■ TASK ■
For this exercise, copy exactly the lines below from the one with "#### **Day 1: Arrival in Riyadh**" through the one with "という別の名前の PSTN 使用法レコードを作成する場合があります。" and leave out the pictures.

[RECORDS TO USE — start]

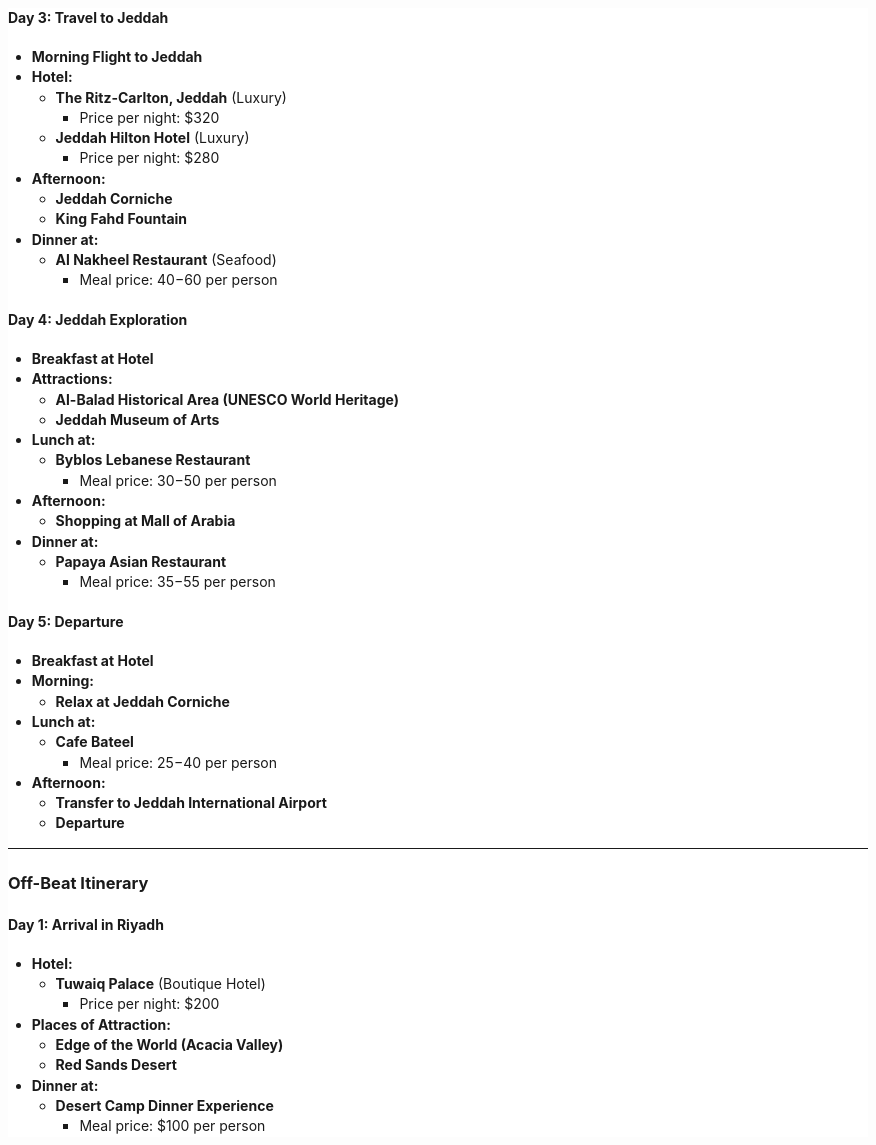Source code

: #### **Day 3: Travel to Jeddah**
- **Morning Flight to Jeddah**  
- **Hotel:**  
  - **The Ritz-Carlton, Jeddah** (Luxury)  
    - Price per night: $320  
  - **Jeddah Hilton Hotel** (Luxury)  
    - Price per night: $280  
- **Afternoon:**  
  - **Jeddah Corniche**  
  - **King Fahd Fountain**  
- **Dinner at:**  
  - **Al Nakheel Restaurant** (Seafood)  
    - Meal price: $40-$60 per person  

#### **Day 4: Jeddah Exploration**
- **Breakfast at Hotel**  
- **Attractions:**  
  - **Al-Balad Historical Area (UNESCO World Heritage)**  
  - **Jeddah Museum of Arts**  
- **Lunch at:**  
  - **Byblos Lebanese Restaurant**  
    - Meal price: $30-$50 per person  
- **Afternoon:**  
  - **Shopping at Mall of Arabia**  
- **Dinner at:**  
  - **Papaya Asian Restaurant**  
    - Meal price: $35-$55 per person  

#### **Day 5: Departure**
- **Breakfast at Hotel**  
- **Morning:**  
  - **Relax at Jeddah Corniche**  
- **Lunch at:**  
  - **Cafe Bateel**  
    - Meal price: $25-$40 per person  
- **Afternoon:**  
  - **Transfer to Jeddah International Airport**  
  - **Departure**  

---

### **Off-Beat Itinerary**

#### **Day 1: Arrival in Riyadh**
- **Hotel:**  
  - **Tuwaiq Palace** (Boutique Hotel)  
    - Price per night: $200  
- **Places of Attraction:**  
  - **Edge of the World (Acacia Valley)**  
  - **Red Sands Desert**  
- **Dinner at:**  
  - **Desert Camp Dinner Experience**  
    - Meal price: $100 per person  

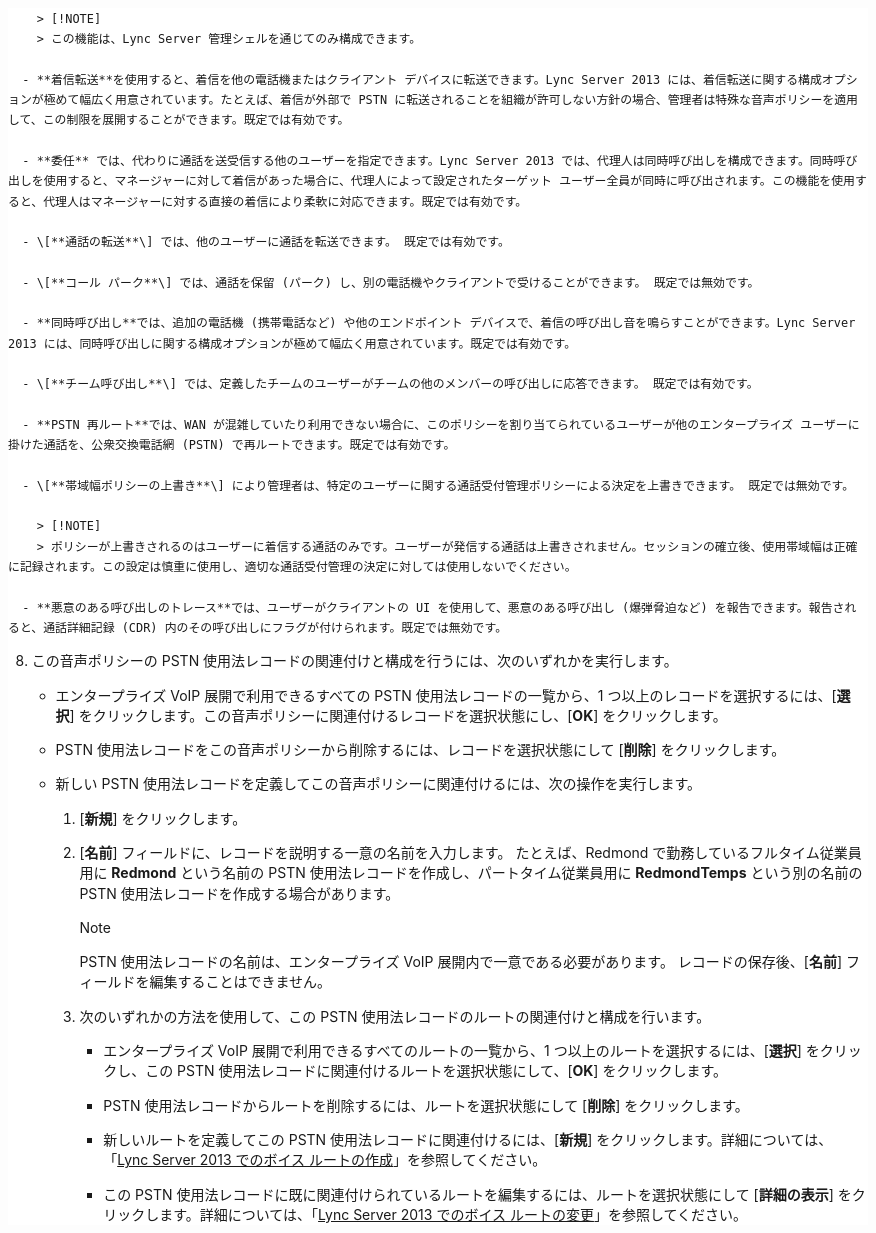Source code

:         > [!NOTE]  
        > この機能は、Lync Server 管理シェルを通じてのみ構成できます。
    
      - **着信転送**を使用すると、着信を他の電話機またはクライアント デバイスに転送できます。Lync Server 2013 には、着信転送に関する構成オプションが極めて幅広く用意されています。たとえば、着信が外部で PSTN に転送されることを組織が許可しない方針の場合、管理者は特殊な音声ポリシーを適用して、この制限を展開することができます。既定では有効です。
    
      - **委任** では、代わりに通話を送受信する他のユーザーを指定できます。Lync Server 2013 では、代理人は同時呼び出しを構成できます。同時呼び出しを使用すると、マネージャーに対して着信があった場合に、代理人によって設定されたターゲット ユーザー全員が同時に呼び出されます。この機能を使用すると、代理人はマネージャーに対する直接の着信により柔軟に対応できます。既定では有効です。
    
      - \[**通話の転送**\] では、他のユーザーに通話を転送できます。 既定では有効です。
    
      - \[**コール パーク**\] では、通話を保留 (パーク) し、別の電話機やクライアントで受けることができます。 既定では無効です。
    
      - **同時呼び出し**では、追加の電話機 (携帯電話など) や他のエンドポイント デバイスで、着信の呼び出し音を鳴らすことができます。Lync Server 2013 には、同時呼び出しに関する構成オプションが極めて幅広く用意されています。既定では有効です。
    
      - \[**チーム呼び出し**\] では、定義したチームのユーザーがチームの他のメンバーの呼び出しに応答できます。 既定では有効です。
    
      - **PSTN 再ルート**では、WAN が混雑していたり利用できない場合に、このポリシーを割り当てられているユーザーが他のエンタープライズ ユーザーに掛けた通話を、公衆交換電話網 (PSTN) で再ルートできます。既定では有効です。
    
      - \[**帯域幅ポリシーの上書き**\] により管理者は、特定のユーザーに関する通話受付管理ポリシーによる決定を上書きできます。 既定では無効です。
        
        > [!NOTE]  
        > ポリシーが上書きされるのはユーザーに着信する通話のみです。ユーザーが発信する通話は上書きされません。セッションの確立後、使用帯域幅は正確に記録されます。この設定は慎重に使用し、適切な通話受付管理の決定に対しては使用しないでください。
    
      - **悪意のある呼び出しのトレース**では、ユーザーがクライアントの UI を使用して、悪意のある呼び出し (爆弾脅迫など) を報告できます。報告されると、通話詳細記録 (CDR) 内のその呼び出しにフラグが付けられます。既定では無効です。

8.  この音声ポリシーの PSTN 使用法レコードの関連付けと構成を行うには、次のいずれかを実行します。
    
      - エンタープライズ VoIP 展開で利用できるすべての PSTN 使用法レコードの一覧から、1 つ以上のレコードを選択するには、\[**選択**\] をクリックします。この音声ポリシーに関連付けるレコードを選択状態にし、\[**OK**\] をクリックします。
    
      - PSTN 使用法レコードをこの音声ポリシーから削除するには、レコードを選択状態にして \[**削除**\] をクリックします。
    
      - 新しい PSTN 使用法レコードを定義してこの音声ポリシーに関連付けるには、次の操作を実行します。
        
        1.  \[**新規**\] をクリックします。
        
        2.  \[**名前**\] フィールドに、レコードを説明する一意の名前を入力します。 たとえば、Redmond で勤務しているフルタイム従業員用に **Redmond** という名前の PSTN 使用法レコードを作成し、パートタイム従業員用に **RedmondTemps** という別の名前の PSTN 使用法レコードを作成する場合があります。
            
            > [!NOTE]  
            > PSTN 使用法レコードの名前は、エンタープライズ VoIP 展開内で一意である必要があります。 レコードの保存後、[<strong>名前</strong>] フィールドを編集することはできません。

        3.  次のいずれかの方法を使用して、この PSTN 使用法レコードのルートの関連付けと構成を行います。
            
              - エンタープライズ VoIP 展開で利用できるすべてのルートの一覧から、1 つ以上のルートを選択するには、\[**選択**\] をクリックし、この PSTN 使用法レコードに関連付けるルートを選択状態にして、\[**OK**\] をクリックします。
            
              - PSTN 使用法レコードからルートを削除するには、ルートを選択状態にして \[**削除**\] をクリックします。
            
              - 新しいルートを定義してこの PSTN 使用法レコードに関連付けるには、\[**新規**\] をクリックします。詳細については、「[Lync Server 2013 でのボイス ルートの作成](lync-server-2013-create-a-voice-route.md)」を参照してください。
            
              - この PSTN 使用法レコードに既に関連付けられているルートを編集するには、ルートを選択状態にして \[**詳細の表示**\] をクリックします。詳細については、「[Lync Server 2013 でのボイス ルートの変更](lync-server-2013-modify-a-voice-route.md)」を参照してください。
        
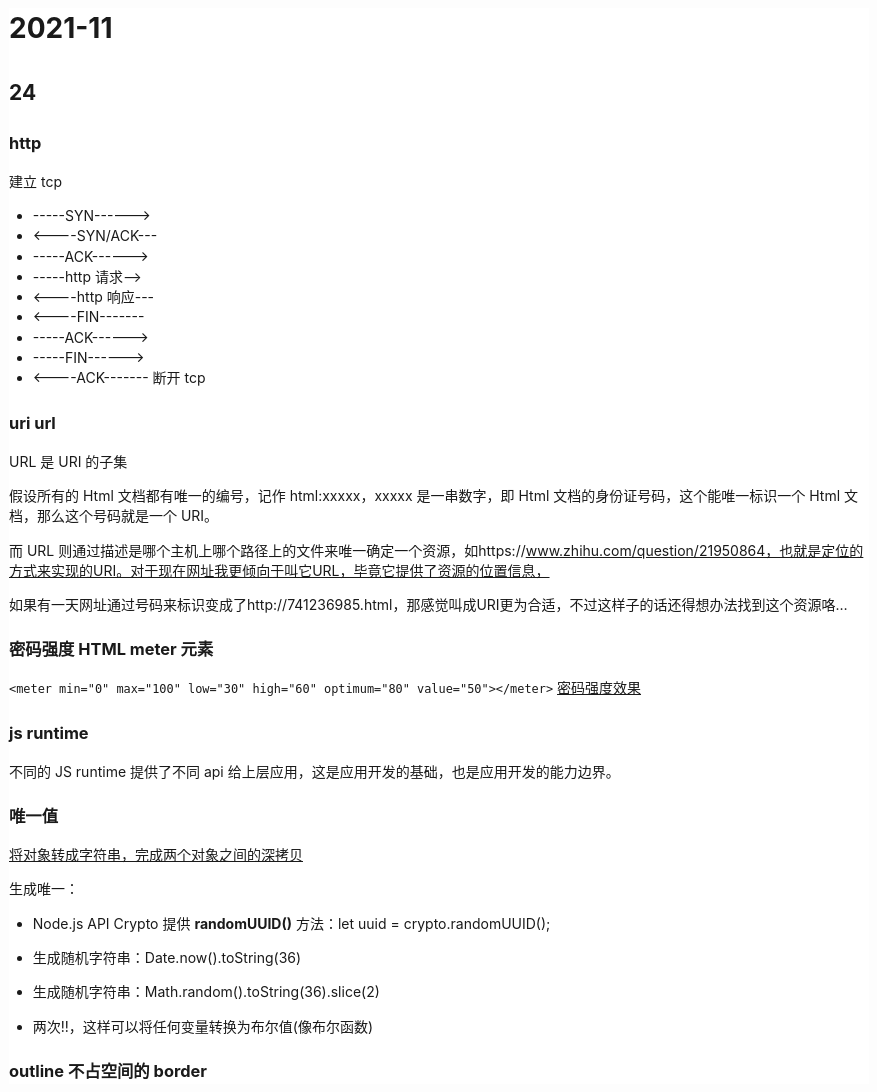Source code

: # 2021-11

## 24

### http

建立 tcp

- -----SYN------>
- <----SYN/ACK---
- -----ACK------>
- -----http 请求-->
- <----http 响应---
- <----FIN-------
- -----ACK------>
- -----FIN------>
- <----ACK-------
  断开 tcp

### uri url

URL 是 URI 的子集

假设所有的 Html 文档都有唯一的编号，记作 html:xxxxx，xxxxx 是一串数字，即 Html 文档的身份证号码，这个能唯一标识一个 Html 文档，那么这个号码就是一个 URI。

而 URL 则通过描述是哪个主机上哪个路径上的文件来唯一确定一个资源，如https://www.zhihu.com/question/21950864，也就是定位的方式来实现的URI。对于现在网址我更倾向于叫它URL，毕竟它提供了资源的位置信息，

如果有一天网址通过号码来标识变成了http://741236985.html，那感觉叫成URI更为合适，不过这样子的话还得想办法找到这个资源咯…

### 密码强度 HTML meter 元素

`<meter min="0" max="100" low="30" high="60" optimum="80" value="50"></meter>`
[密码强度效果](https://www.zhangxinxu.com/wordpress/2021/11/html-meter-password/)

### js runtime

不同的 JS runtime 提供了不同 api 给上层应用，这是应用开发的基础，也是应用开发的能力边界。

### 唯一值

[将对象转成字符串，完成两个对象之间的深拷贝](https://github.com/i5ik/weird-json)

生成唯一：

- Node.js API Crypto 提供 **randomUUID()** 方法：let uuid = crypto.randomUUID();
- 生成随机字符串：Date.now().toString(36)
- 生成随机字符串：Math.random().toString(36).slice(2)

- 两次!!，这样可以将任何变量转换为布尔值(像布尔函数)

### outline 不占空间的 border
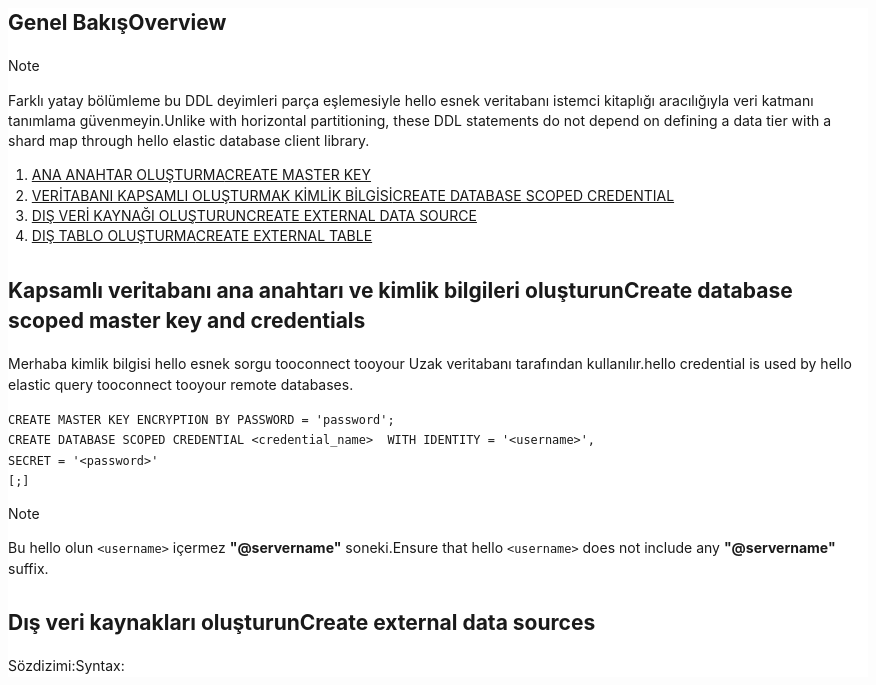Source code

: ## <a name="overview"></a><span data-ttu-id="5a3e6-112">Genel Bakış</span><span class="sxs-lookup"><span data-stu-id="5a3e6-112">Overview</span></span>

> [!NOTE]
> <span data-ttu-id="5a3e6-113">Farklı yatay bölümleme bu DDL deyimleri parça eşlemesiyle hello esnek veritabanı istemci kitaplığı aracılığıyla veri katmanı tanımlama güvenmeyin.</span><span class="sxs-lookup"><span data-stu-id="5a3e6-113">Unlike with horizontal partitioning, these DDL statements do not depend on defining a data tier with a shard map through hello elastic database client library.</span></span>
>

1. [<span data-ttu-id="5a3e6-114">ANA ANAHTAR OLUŞTURMA</span><span class="sxs-lookup"><span data-stu-id="5a3e6-114">CREATE MASTER KEY</span></span>](https://msdn.microsoft.com/library/ms174382.aspx)
2. [<span data-ttu-id="5a3e6-115">VERİTABANI KAPSAMLI OLUŞTURMAK KİMLİK BİLGİSİ</span><span class="sxs-lookup"><span data-stu-id="5a3e6-115">CREATE DATABASE SCOPED CREDENTIAL</span></span>](https://msdn.microsoft.com/library/mt270260.aspx)
3. [<span data-ttu-id="5a3e6-116">DIŞ VERİ KAYNAĞI OLUŞTURUN</span><span class="sxs-lookup"><span data-stu-id="5a3e6-116">CREATE EXTERNAL DATA SOURCE</span></span>](https://msdn.microsoft.com/library/dn935022.aspx)
4. [<span data-ttu-id="5a3e6-117">DIŞ TABLO OLUŞTURMA</span><span class="sxs-lookup"><span data-stu-id="5a3e6-117">CREATE EXTERNAL TABLE</span></span>](https://msdn.microsoft.com/library/dn935021.aspx) 

## <a name="create-database-scoped-master-key-and-credentials"></a><span data-ttu-id="5a3e6-118">Kapsamlı veritabanı ana anahtarı ve kimlik bilgileri oluşturun</span><span class="sxs-lookup"><span data-stu-id="5a3e6-118">Create database scoped master key and credentials</span></span>
<span data-ttu-id="5a3e6-119">Merhaba kimlik bilgisi hello esnek sorgu tooconnect tooyour Uzak veritabanı tarafından kullanılır.</span><span class="sxs-lookup"><span data-stu-id="5a3e6-119">hello credential is used by hello elastic query tooconnect tooyour remote databases.</span></span>  

    CREATE MASTER KEY ENCRYPTION BY PASSWORD = 'password';
    CREATE DATABASE SCOPED CREDENTIAL <credential_name>  WITH IDENTITY = '<username>',  
    SECRET = '<password>'
    [;]

> [!NOTE]
> <span data-ttu-id="5a3e6-120">Bu hello olun `<username>` içermez **"@servername"** soneki.</span><span class="sxs-lookup"><span data-stu-id="5a3e6-120">Ensure that hello `<username>` does not include any **"@servername"** suffix.</span></span> 
>

## <a name="create-external-data-sources"></a><span data-ttu-id="5a3e6-121">Dış veri kaynakları oluşturun</span><span class="sxs-lookup"><span data-stu-id="5a3e6-121">Create external data sources</span></span>
<span data-ttu-id="5a3e6-122">Sözdizimi:</span><span class="sxs-lookup"><span data-stu-id="5a3e6-122">Syntax:</span></span>


[1]: ./media/sql-database-elastic-query-vertical-partitioning/verticalpartitioning.png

[RECORDS TO USE — finish]

■ RESULT OF THIS EXERCISE ■
#### **Day 1: Arrival in Riyadh**
- **Hotel:**  
  - **Tuwaiq Palace** (Boutique Hotel)  
    - Price per night: $200  
- **Places of Attraction:**  
  - **Edge of the World (Acacia Valley)**  
  - **Red Sands Desert**  
- **Dinner at:**  
  - **Desert Camp Dinner Experience**  
    - Meal price: $100 per person  

Source code

:         > [!NOTE]  
        > この機能は、Lync Server 管理シェルを通じてのみ構成できます。
    
      - **着信転送**を使用すると、着信を他の電話機またはクライアント デバイスに転送できます。Lync Server 2013 には、着信転送に関する構成オプションが極めて幅広く用意されています。たとえば、着信が外部で PSTN に転送されることを組織が許可しない方針の場合、管理者は特殊な音声ポリシーを適用して、この制限を展開することができます。既定では有効です。
    
      - **委任** では、代わりに通話を送受信する他のユーザーを指定できます。Lync Server 2013 では、代理人は同時呼び出しを構成できます。同時呼び出しを使用すると、マネージャーに対して着信があった場合に、代理人によって設定されたターゲット ユーザー全員が同時に呼び出されます。この機能を使用すると、代理人はマネージャーに対する直接の着信により柔軟に対応できます。既定では有効です。
    
      - \[**通話の転送**\] では、他のユーザーに通話を転送できます。 既定では有効です。
    
      - \[**コール パーク**\] では、通話を保留 (パーク) し、別の電話機やクライアントで受けることができます。 既定では無効です。
    
      - **同時呼び出し**では、追加の電話機 (携帯電話など) や他のエンドポイント デバイスで、着信の呼び出し音を鳴らすことができます。Lync Server 2013 には、同時呼び出しに関する構成オプションが極めて幅広く用意されています。既定では有効です。
    
      - \[**チーム呼び出し**\] では、定義したチームのユーザーがチームの他のメンバーの呼び出しに応答できます。 既定では有効です。
    
      - **PSTN 再ルート**では、WAN が混雑していたり利用できない場合に、このポリシーを割り当てられているユーザーが他のエンタープライズ ユーザーに掛けた通話を、公衆交換電話網 (PSTN) で再ルートできます。既定では有効です。
    
      - \[**帯域幅ポリシーの上書き**\] により管理者は、特定のユーザーに関する通話受付管理ポリシーによる決定を上書きできます。 既定では無効です。
        
        > [!NOTE]  
        > ポリシーが上書きされるのはユーザーに着信する通話のみです。ユーザーが発信する通話は上書きされません。セッションの確立後、使用帯域幅は正確に記録されます。この設定は慎重に使用し、適切な通話受付管理の決定に対しては使用しないでください。
    
      - **悪意のある呼び出しのトレース**では、ユーザーがクライアントの UI を使用して、悪意のある呼び出し (爆弾脅迫など) を報告できます。報告されると、通話詳細記録 (CDR) 内のその呼び出しにフラグが付けられます。既定では無効です。

8.  この音声ポリシーの PSTN 使用法レコードの関連付けと構成を行うには、次のいずれかを実行します。
    
      - エンタープライズ VoIP 展開で利用できるすべての PSTN 使用法レコードの一覧から、1 つ以上のレコードを選択するには、\[**選択**\] をクリックします。この音声ポリシーに関連付けるレコードを選択状態にし、\[**OK**\] をクリックします。
    
      - PSTN 使用法レコードをこの音声ポリシーから削除するには、レコードを選択状態にして \[**削除**\] をクリックします。
    
      - 新しい PSTN 使用法レコードを定義してこの音声ポリシーに関連付けるには、次の操作を実行します。
        
        1.  \[**新規**\] をクリックします。
        
        2.  \[**名前**\] フィールドに、レコードを説明する一意の名前を入力します。 たとえば、Redmond で勤務しているフルタイム従業員用に **Redmond** という名前の PSTN 使用法レコードを作成し、パートタイム従業員用に **RedmondTemps** という別の名前の PSTN 使用法レコードを作成する場合があります。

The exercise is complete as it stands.